Foroohar, the Financial Times Columnist, believes the biggest challenge facing the U.S. government will be putting people back to work. Unemployment benefit applications have reached 24.6 million since mid-March, according to the Department of Labor. That figure may not markedly improve in the long term as companies try to replace workers with machines, according to Foroohar.

Question of time

Economic literature differentiates a recession from depression based on duration. The former lasts between six months to a year while the latter lasts for several years. Additionally, a depression sees much higher unemployment and a more severe decline in GDP growth. The United States has seen 33 recessions, but only one depression.

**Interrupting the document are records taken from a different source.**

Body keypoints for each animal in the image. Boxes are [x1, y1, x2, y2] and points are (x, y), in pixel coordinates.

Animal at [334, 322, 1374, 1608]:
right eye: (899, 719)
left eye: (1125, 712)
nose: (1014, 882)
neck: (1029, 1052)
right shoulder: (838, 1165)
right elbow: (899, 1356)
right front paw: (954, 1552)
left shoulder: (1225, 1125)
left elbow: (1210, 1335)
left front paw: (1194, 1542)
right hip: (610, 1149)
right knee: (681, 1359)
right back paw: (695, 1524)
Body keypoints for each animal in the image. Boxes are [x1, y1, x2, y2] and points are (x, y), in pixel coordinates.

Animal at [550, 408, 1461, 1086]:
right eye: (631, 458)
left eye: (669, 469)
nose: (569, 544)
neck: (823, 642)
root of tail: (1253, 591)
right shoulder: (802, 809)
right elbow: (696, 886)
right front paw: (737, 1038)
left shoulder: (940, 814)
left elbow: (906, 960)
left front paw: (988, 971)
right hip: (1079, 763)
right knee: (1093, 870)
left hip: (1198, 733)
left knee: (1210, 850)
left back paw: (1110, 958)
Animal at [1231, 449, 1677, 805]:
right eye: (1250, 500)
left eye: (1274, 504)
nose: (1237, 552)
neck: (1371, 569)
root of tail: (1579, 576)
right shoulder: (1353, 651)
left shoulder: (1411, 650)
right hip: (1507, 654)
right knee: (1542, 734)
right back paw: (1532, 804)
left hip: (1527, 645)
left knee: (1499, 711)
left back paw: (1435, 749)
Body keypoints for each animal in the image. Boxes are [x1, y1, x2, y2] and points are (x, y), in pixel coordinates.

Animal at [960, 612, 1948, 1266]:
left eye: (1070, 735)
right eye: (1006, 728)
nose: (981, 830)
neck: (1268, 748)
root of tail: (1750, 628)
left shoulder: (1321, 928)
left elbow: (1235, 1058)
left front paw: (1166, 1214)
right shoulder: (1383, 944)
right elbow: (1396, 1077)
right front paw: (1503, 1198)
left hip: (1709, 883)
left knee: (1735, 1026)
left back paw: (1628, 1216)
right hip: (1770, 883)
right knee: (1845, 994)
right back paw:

“The current recession will turn into a depression if business closures and layoffs spread unchecked, changing a temporary dip into a total collapse of demand that derails the economy,” wrote Yuwa Hedrick-Wong, a chief economics commentator for Forbes Asia.

Powell is cautiously hopeful. “My guess is that behavior will change. It won’t change quickly. People will start to go back to the movies, to theaters. They’ll start to travel and they’ll gain confidence that it’s OK to do so,” he said in April. “That process […]  will certainly be gradual and tentative.”